As mentioned throughout the paper, my aim here is not to answer these questions but to enrich some of the discussions with policy observations from the three atypical membership statuses of British Overseas Citizenship, Overseas Citizenship of India and EU citizenship. If Ong (1996) had not coined the term ‘flexible citizenship’ for individual behavior that tries to balance and maximize different legal and social statuses in several countries, the state policies dealt with in this paper could be described as such. It is interesting to note that all three statuses discussed here are auxiliary in nature. Only BOC can be the only state-status that a person may have. But when BOC was introduced policy-makers were certain that only a few 200,000 individuals would be exclusively BOCs while millions more would have BOC in addition to their primary national citizenship. Both OCI and EU citizenship require formally another citizenship and cannot replace the main citizenship. In both cases, there was debate on the relationship to full membership or a fuller citizenship status but concerns against such a status were too strong. The concepts are formally conceived as multi-layered membership regimes.
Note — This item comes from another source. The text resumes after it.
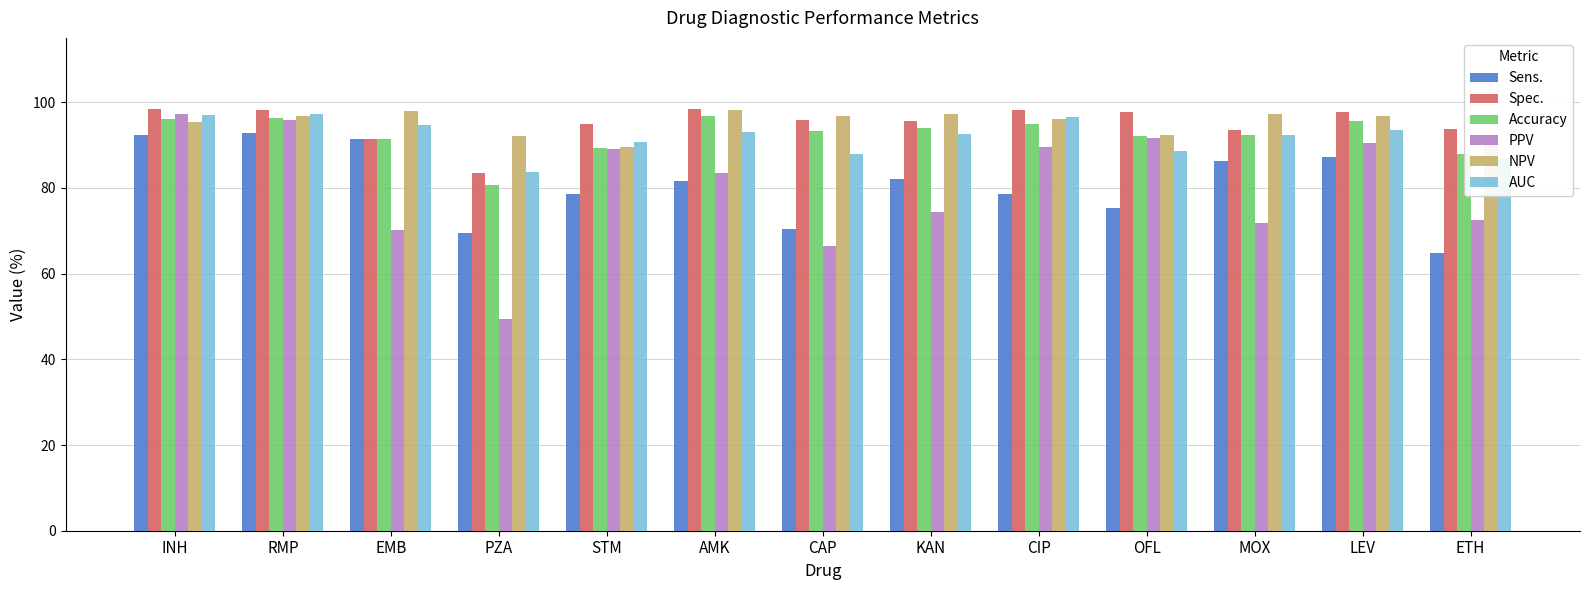

What is the label of the 11th bar from the left?

MOX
While there is no major wave to reinvent state citizenship newer statuses continue to contest the homogenous notion of the concept. Regional forms of citizenship are in the planning under the auspices of the Union of South American Nations (UNASUR), the Andean Community (CAN),96 and the Association of Southeast Asian Nations (ASEAN) while Ecuador included the concept of ‘universal citizenship’ in its constitution (which includes that the country recognizes the free movement of all people on the planet).
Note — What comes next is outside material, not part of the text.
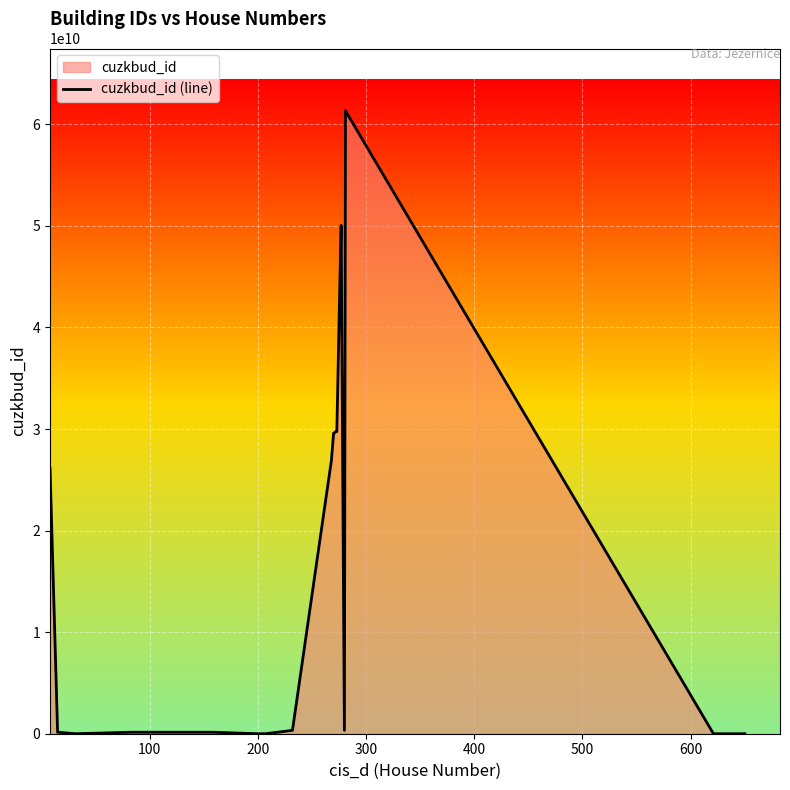

Reading left to right, transcribe all the data shown in this chart.

26138970010	144993808	0	145001808	144955808	144837808	0	0	332794808	26915406010	29580270010	29646421010	29762430010	29736403010	45348124010	50050265010	332114808	61331939010	0	0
The discussion around the three atypical membership statuses reveals that states operate in grey areas of membership statuses that partly acknowledge existing forms of state membership by mimicking it and partly pushes the boundary of what state membership means. Regardless whether we regard these phenomena as outliers and freeriders or whether we treat them as trailblazers that lead the way toward a more flexible regime of membership, this analysis reminds us to adopt a differentiated approach to assess the interlinkages between state and group membership, legal statuses and the varied inclusion of groups into polities.